Dans le communiqué de presse des organisateurs, il est déclaré : « L'AfD est une menace pour la vie de toutes les personnes qui ne correspondent pas à leur vision du monde. Elle propage une idéologie raciste ethnique, se moque de la démocratie et attaque l'État de droit. » Avec cette protestation, on veut empêcher que cette idéologie raciste ethnique ne se normalise et ne s'institutionnalise davantage. Une porte-parole de l'alliance a expliqué, l'objectif est de « générer de la pression de la société » pour rendre politiquement réalisable une interdiction.

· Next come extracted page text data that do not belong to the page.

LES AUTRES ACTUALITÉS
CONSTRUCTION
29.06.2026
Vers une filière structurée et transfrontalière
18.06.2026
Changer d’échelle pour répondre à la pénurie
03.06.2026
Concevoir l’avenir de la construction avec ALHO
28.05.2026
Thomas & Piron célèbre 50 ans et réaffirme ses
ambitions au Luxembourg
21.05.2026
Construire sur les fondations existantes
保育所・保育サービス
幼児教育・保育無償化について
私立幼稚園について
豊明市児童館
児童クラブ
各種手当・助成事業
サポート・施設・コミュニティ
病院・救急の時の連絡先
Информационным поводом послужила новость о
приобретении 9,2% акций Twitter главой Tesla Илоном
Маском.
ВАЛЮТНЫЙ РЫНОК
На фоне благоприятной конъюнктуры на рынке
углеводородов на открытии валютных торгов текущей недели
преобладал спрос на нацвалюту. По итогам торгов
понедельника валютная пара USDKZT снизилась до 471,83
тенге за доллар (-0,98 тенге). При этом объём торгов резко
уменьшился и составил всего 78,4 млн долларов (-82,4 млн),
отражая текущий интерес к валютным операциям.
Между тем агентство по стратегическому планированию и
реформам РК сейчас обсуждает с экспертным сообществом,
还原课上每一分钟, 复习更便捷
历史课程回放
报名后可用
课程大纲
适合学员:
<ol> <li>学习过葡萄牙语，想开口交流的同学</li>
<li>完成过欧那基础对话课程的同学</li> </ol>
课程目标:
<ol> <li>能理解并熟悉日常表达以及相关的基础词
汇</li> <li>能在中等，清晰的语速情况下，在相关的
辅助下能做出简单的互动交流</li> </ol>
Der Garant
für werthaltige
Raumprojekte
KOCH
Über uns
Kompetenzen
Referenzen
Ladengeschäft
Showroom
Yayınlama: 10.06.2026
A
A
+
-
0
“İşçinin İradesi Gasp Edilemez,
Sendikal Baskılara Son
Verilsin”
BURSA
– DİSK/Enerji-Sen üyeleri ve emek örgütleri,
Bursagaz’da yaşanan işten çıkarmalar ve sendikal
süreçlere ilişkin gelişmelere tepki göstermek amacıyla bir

La composition du cercle de soutien est particulièrement sensible : De nombreuses organisations impliquées reçoivent des subventions de l'État. Les « Grands-mères contre la droite » ont par exemple été soutenues entre 2022 et 2025 avec plus de 23 000 euros provenant des fonds de la chancellerie fédérale et du ministère de la famille, selon le rapport d'« Apollo News ». Les associations de sauvetage en mer « SOS Humanity » (746 828 euros en 2023) et « Sea-Eye » (365 000 euros) font également partie de l'alliance.
De plus, la participation de la « VVN-BdA » soulève des discussions. L'organisation était considérée jusqu'en 2006 comme « influencée par l'extrémisme de gauche » et a été mentionnée récemment dans le rapport de la protection de la constitution bavaroise.